What to do: Any picture in the entries is to be skipped, while everything else is transcribed word for word.

---------------

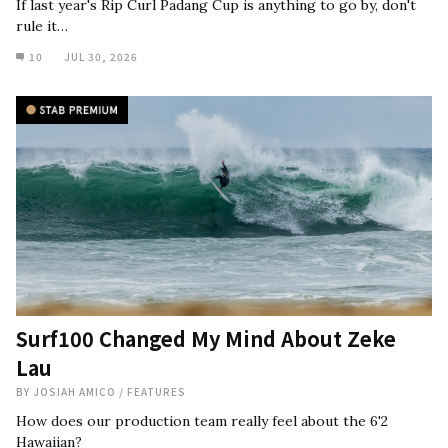
If last year's Rip Curl Padang Cup is anything to go by, don't
rule it…
10
JUL 30, 2026
Surf100 Changed My Mind About Zeke
Lau
BY
JOSIAH AMICO
/
FEATURES
How does our production team really feel about the 6'2
Hawaiian?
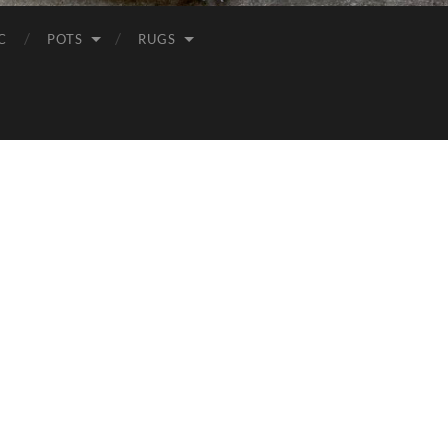
C
POTS
RUGS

---------------

Output for this task:
If last year's Rip Curl Padang Cup is anything to go by, don't
rule it…
10
JUL 30, 2026
Surf100 Changed My Mind About Zeke
Lau
BY
JOSIAH AMICO
/
FEATURES
How does our production team really feel about the 6'2
Hawaiian?
C
POTS
RUGS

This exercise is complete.